Algo tiene que haber cuando, en unas elecciones en las que el margen de crecimiento del PNV venía del lado de los votantes de orden cercanos al PP, Iñigo Urkullu intenta forzar un perfil de izquierdas, progresismo y políticas redistributivas. Algo tiene que haber, porque la propuesta es abiertamente disonante: los hechos, las imágenes y las palabras no concuerdan, y cualquiera lo puede ver.
La respuesta, obviamente, la tienen las encuestas de partido o los datos reales de las encuestas que pagamos entre todos y todas. Como no podemos saber ni las unas ni los otros –lo primero es lógico, lo segundo impresentable–, hay que hacer el camino al revés: partir de la inferencia para encontrar los datos.
El primera dato tiene que ver con la participación, la clave y la incógnita de estos comicios.

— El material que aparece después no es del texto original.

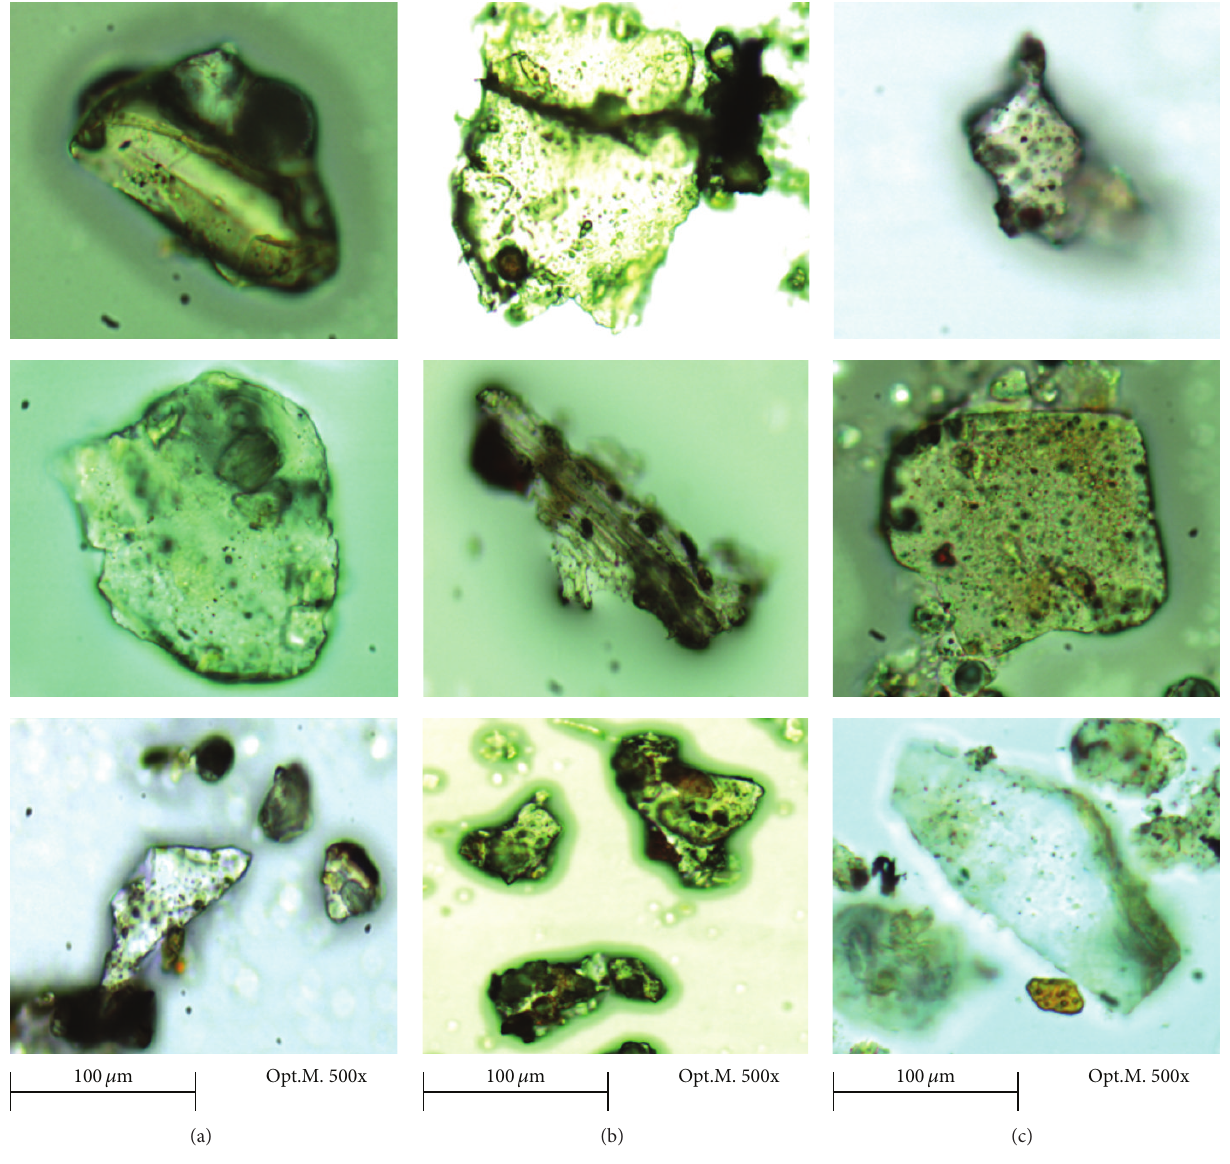
Figure 2: Wear particles’ images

El objetivo no es abrir nuevos nichos, sino conseguir llevar hasta las urnas a una parte importante de quienes te votaron en anteriores elecciones. El grueso de ese electorado no son ni los más fieles ni los potenciales, sino quienes te han votado alguna vez.

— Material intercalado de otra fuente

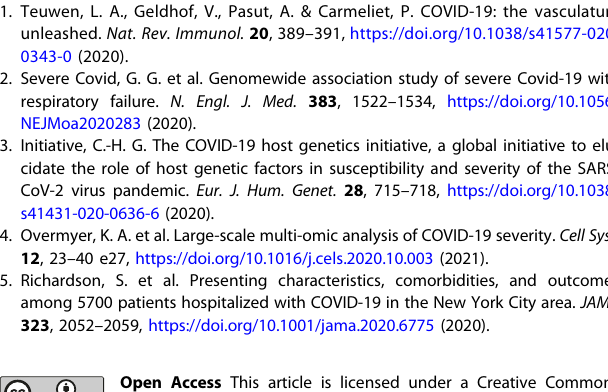
fi tted the model with z-score normalized values, the coef fi cients of each contributing variable can be compared directly. We observed that age is the most important risk factor for COVID-19 severity, and male sex, high BMI, and history of COPD, CAD, and T2DM are also effective predictors (Fig. 1i), which is consistent with previous fi ndings. Notably, VWF PRS showed a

Visto esto, en mi opinión la hipótesis más lógica es que una gran parte del electorado actual del PNV no acepta que vota a un partido de derechas. No le gusta porque es gente que básicamente se identifica como contraria a la derecha. No se atreverían a decir que son de izquierdas, pero se ofenderían si les dijesen que son de derechas. En este sentido, el partido necesita convencer a esa masa de gente (conservadora en lo socioeconómico, templada en su identidad vasca –siempre que no le provoquen– y progresista en lo social) de que su Gobierno hará recortes, bajará impuestos, asumirá las posiciones de la patronal y la banca como propias… pero que nadie diga que son de derechas, que se enfadan.
Esta hipótesis tiene otro efecto positivo para los intereses declarados de Urkullu: facilita mucho al votante del PSE asumir que, en el fondo, está votando al PNV, que en el fondo es casi de izquierdas. Porque eso es lo que están pidiendo –una vez entrados en campaña menos, pero antes de manera casi obscena–, cuando piden la mayoría absoluta para la coalición PNV-PSE. Mayoría absoluta que les facilite el veto a otras fuerzas, en un momento en el que deberían buscarse gobiernos cooperativos de emergencia y unidad.

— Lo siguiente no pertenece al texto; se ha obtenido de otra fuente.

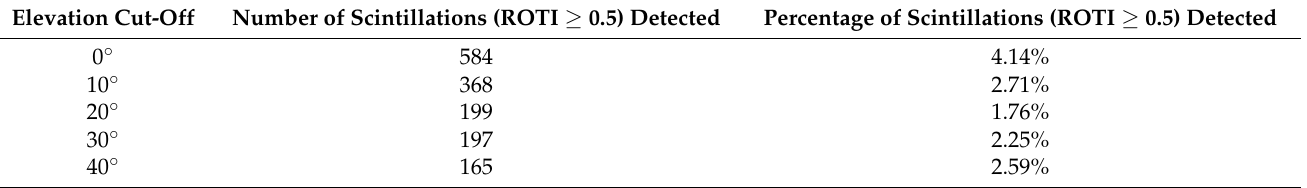
Table 2. Comparison of scintillation events with the different time spans used for ROTI calculations (elevation cut-off is 20°).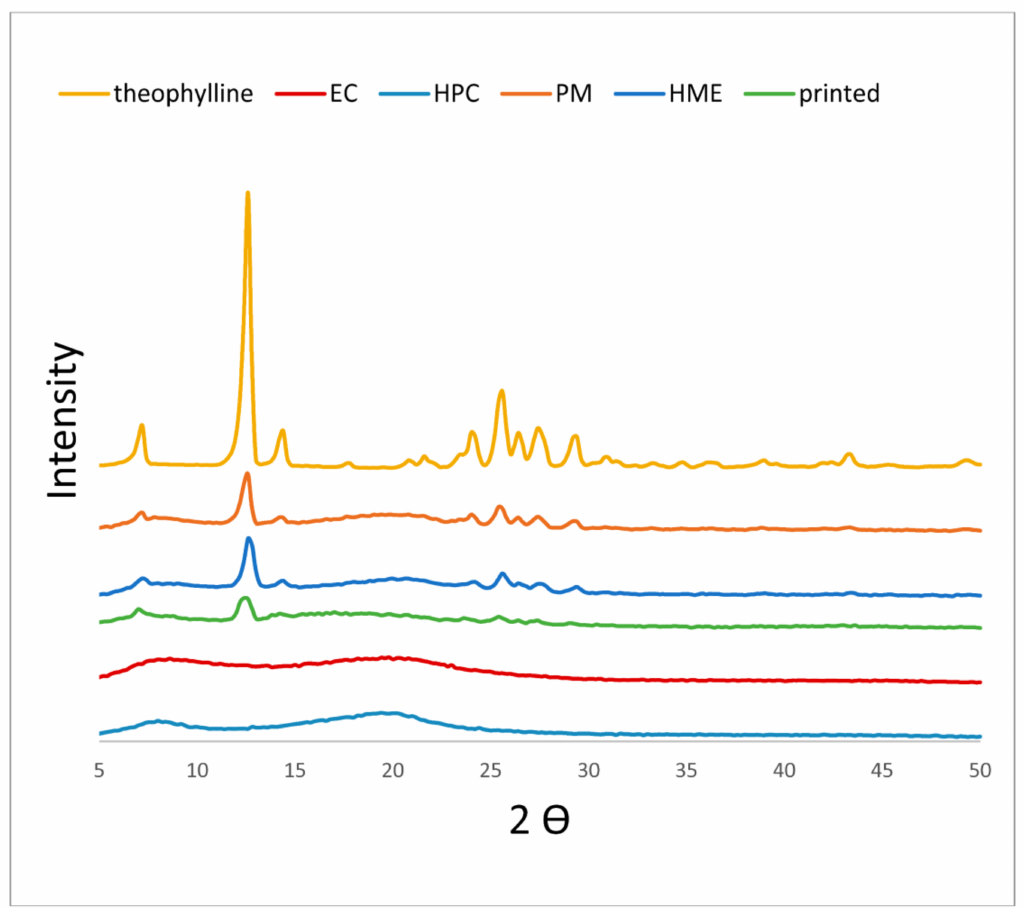
Figure 3. XRPD diffractograms of F2 tablets and raw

En estos tiempos en los que en campaña prima lo emocional sobre lo ideológico, ideas-fuerza como la de que «ya no existen ni las izquierdas ni las derechas» proponen un marco en el que la incoherencia se permite y, en cierto sentido, se premia. Pienso que no debería ser así. La gente puede ser de izquierdas o de derechas, y no hay que descartar que haya gente que incluso no sea ni de lo uno ni de lo otro. En todos esos casos se puede, se debería, ser coherente. En el caso de una sociedad y un gobierno, esas etiquetas no tienen que ver con autodefiniciones destinadas a la manipulación social, sino con valores compartidos y con políticas públicas tasables. Los gobiernos deberían, además, promover la coherencia como valor social.
Que cada cual vote en conciencia, pero que a estas alturas no compre ni venda excusas que todo el mundo sabemos que son falsas. Cada cual es como es, y bastante desgracia tiene. Creo que hay que aceptar que vienen tiempos convulsos en los que jugar a conservar está condenado a perder. Y como país pequeño y con poderes reducidos que somos, no nos lo podemos permitir. Hace falta promover la cooperación, liderazgos compartidos, la búsqueda de alternativas ante una realidad disruptiva, la eficiencia, los compromisos y los sacrificios… Y, en este sentido, hace falta coherencia. Ojo, que coherencia no es sinónimo de inflexibilidad. Algunos, a un lado y al otro, las confunden, porque les interesa. Igual que les interesa que pensemos que izquierda y derecha son lo mismo.